Q: What was the Carrington Event of 1859?

A: The Carrington Event was the first scientifically recorded extreme solar storm. Astronomer Richard Carrington witnessed a white-light solar flare on 1 September 1859, accompanied by a coronal mass ejection. Around 17 hours later, a massive geomagnetic disturbance hit Earth, pushing the aurora as far south as the Caribbean and disrupting telegraph networks.

Q: How did the 1859 solar storm affect the telegraph system?

A: The storm triggered electrical currents in the upper atmosphere, which were then induced in the copper telegraph wires spanning continents. Operators could keep sending messages even after disconnecting their power supplies. More dangerously, some operators were electrocuted, and several telegraph stations caught fire, marking the first sign that solar activity could harm human technology.

Q: What would happen if a Carrington-class storm hit Earth today?

A: A modern Carrington-class storm could be far more damaging because society depends heavily on sensitive technology. GPS could fail, global communications could collapse, internet access could vanish, and entire regions could be plunged into darkness. One study estimated such a storm striking the United States would cause trillions of dollars in damage.

Q: How does Earth’s magnetosphere protect us from solar storms?

A: Earth’s molten core generates a magnetic field that forms a protective bubble around the planet. Plasma from the Sun cannot directly penetrate it, so the energy gets diverted toward the poles. However, the field also captures solar energy and forms funnel-shaped openings at the poles, so it is not fully protective.

Q: Why are the Van Allen belts hazardous to satellites?

A: The Van Allen belts are zones of high-energy particles trapped by Earth’s magnetic field and supercharged during solar storms. These particles can flip a zero to a one inside a satellite’s memory, corrupting data and causing unexpected behaviour. Charge can also build up until it arcs and breaks down, which can be catastrophic for hardware.

Q: How does the Met Office forecast solar storms?

A: The Met Office runs one of only a handful of space weather centres staffed around the clock. Forecasters watch sunspots for tangled magnetic fields that store energy, then use coronagraph imagery from a satellite a million miles away to spot coronal mass ejections leaving the Sun. They can give at least 12 hours’ notice.

Q: Why is space weather harder to predict than normal weather?

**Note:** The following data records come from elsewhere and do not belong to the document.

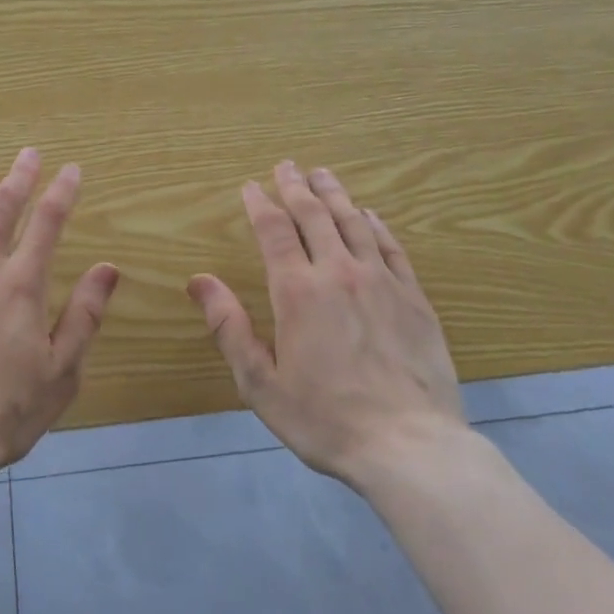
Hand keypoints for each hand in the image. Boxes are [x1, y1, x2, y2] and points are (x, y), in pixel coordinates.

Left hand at [0, 148, 119, 475]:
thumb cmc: (3, 412)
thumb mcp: (61, 371)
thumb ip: (85, 316)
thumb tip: (108, 268)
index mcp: (21, 285)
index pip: (48, 223)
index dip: (62, 192)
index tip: (71, 170)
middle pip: (2, 208)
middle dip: (20, 176)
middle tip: (29, 153)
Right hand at [187, 161, 465, 489]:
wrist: (410, 448)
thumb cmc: (325, 418)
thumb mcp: (261, 382)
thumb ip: (229, 327)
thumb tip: (198, 281)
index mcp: (297, 291)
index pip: (274, 230)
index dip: (259, 204)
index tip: (250, 186)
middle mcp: (338, 272)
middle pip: (314, 215)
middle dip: (296, 187)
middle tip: (286, 165)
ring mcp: (381, 282)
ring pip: (354, 222)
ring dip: (335, 194)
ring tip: (323, 174)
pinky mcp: (414, 298)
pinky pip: (392, 248)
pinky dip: (378, 225)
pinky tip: (370, 214)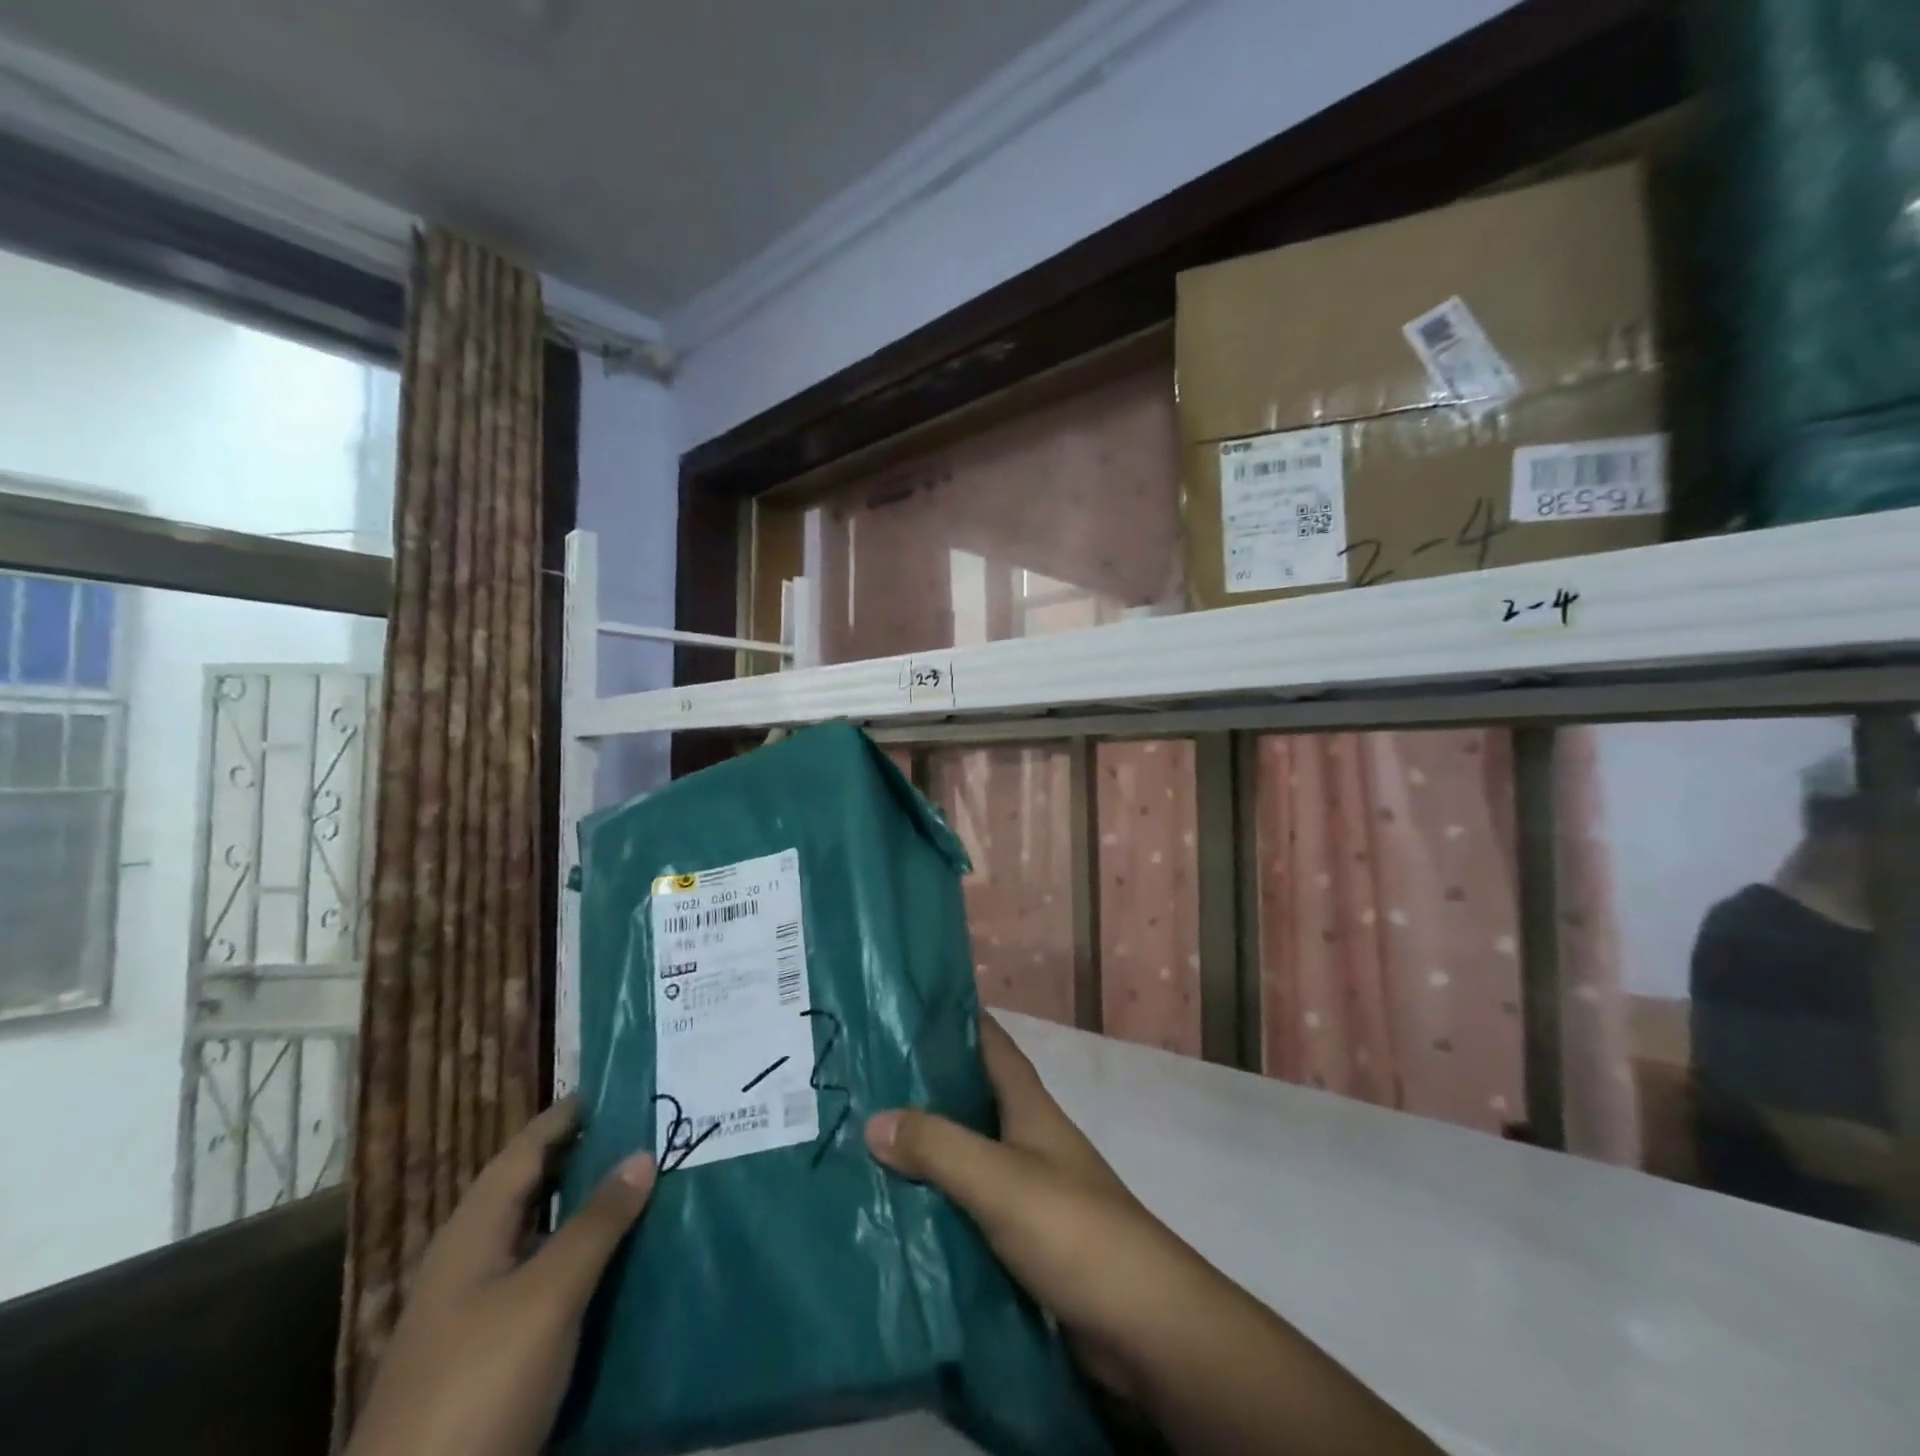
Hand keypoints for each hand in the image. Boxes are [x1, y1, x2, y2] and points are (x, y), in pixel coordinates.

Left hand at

A: Space weather forecasting lags terrestrial forecasting by roughly 50 years, largely because of limited data. Meteorologists draw on thousands of ground observations and abundant satellite imagery, while space weather experts rely on only a handful of satellites and sparse ground data. Scientists are also still working out the fundamental Sun-Earth physics.

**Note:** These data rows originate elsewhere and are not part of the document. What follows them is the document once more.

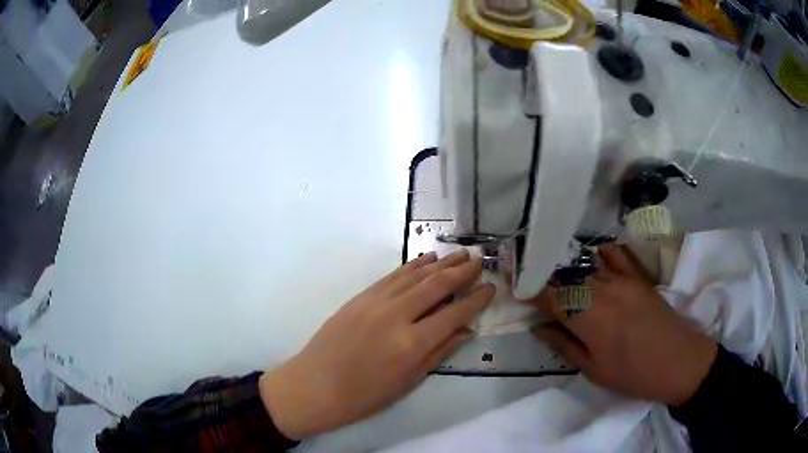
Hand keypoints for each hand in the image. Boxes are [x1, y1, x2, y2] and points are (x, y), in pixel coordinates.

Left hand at [259, 250, 493, 439]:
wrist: (314, 386)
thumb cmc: (363, 396)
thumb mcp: (407, 382)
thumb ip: (439, 353)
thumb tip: (466, 330)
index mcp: (412, 344)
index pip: (454, 314)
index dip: (476, 300)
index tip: (490, 288)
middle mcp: (396, 316)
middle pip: (437, 286)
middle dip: (462, 271)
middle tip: (480, 260)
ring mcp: (375, 302)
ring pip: (415, 275)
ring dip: (441, 263)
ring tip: (460, 254)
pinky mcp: (360, 297)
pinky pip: (392, 276)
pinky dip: (412, 266)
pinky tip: (426, 259)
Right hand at [524, 244, 716, 406]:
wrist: (679, 362)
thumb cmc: (633, 374)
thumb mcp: (594, 370)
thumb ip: (564, 345)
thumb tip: (539, 327)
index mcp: (588, 317)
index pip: (550, 295)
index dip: (530, 291)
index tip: (517, 290)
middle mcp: (602, 290)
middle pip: (566, 277)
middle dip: (546, 280)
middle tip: (533, 285)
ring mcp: (622, 279)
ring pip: (586, 267)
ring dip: (569, 270)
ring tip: (558, 275)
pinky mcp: (638, 277)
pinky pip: (615, 255)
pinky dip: (601, 254)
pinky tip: (593, 256)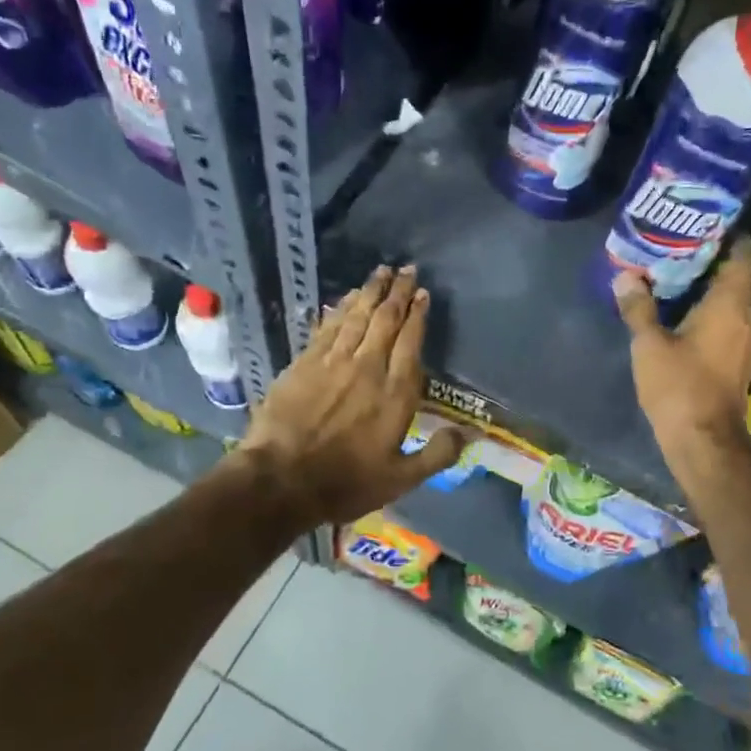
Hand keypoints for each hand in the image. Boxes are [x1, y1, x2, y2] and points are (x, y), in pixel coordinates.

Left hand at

Q: What is the Vigil mission and how will it improve forecasting?

A: Vigil is a deep-space satellite mission, with key UK involvement, heading to the L5 Lagrange point 150 million kilometres from Earth. Because the Sun rotates, Vigil sees developing activity from the side days before it faces Earth. This side-on view gives forecasters extra warning and better arrival-time estimates for incoming storms.

Q: How can you safely observe the Sun at home?

A: Never look directly at the Sun without proper protection. Use eclipse glasses carrying the ISO 12312-2 mark, which block 99.999% of visible light plus all ultraviolet and infrared. Telescope users need a certified white light filter to see granulation, while an H-alpha filter reveals the chromosphere, solar flares, and prominences.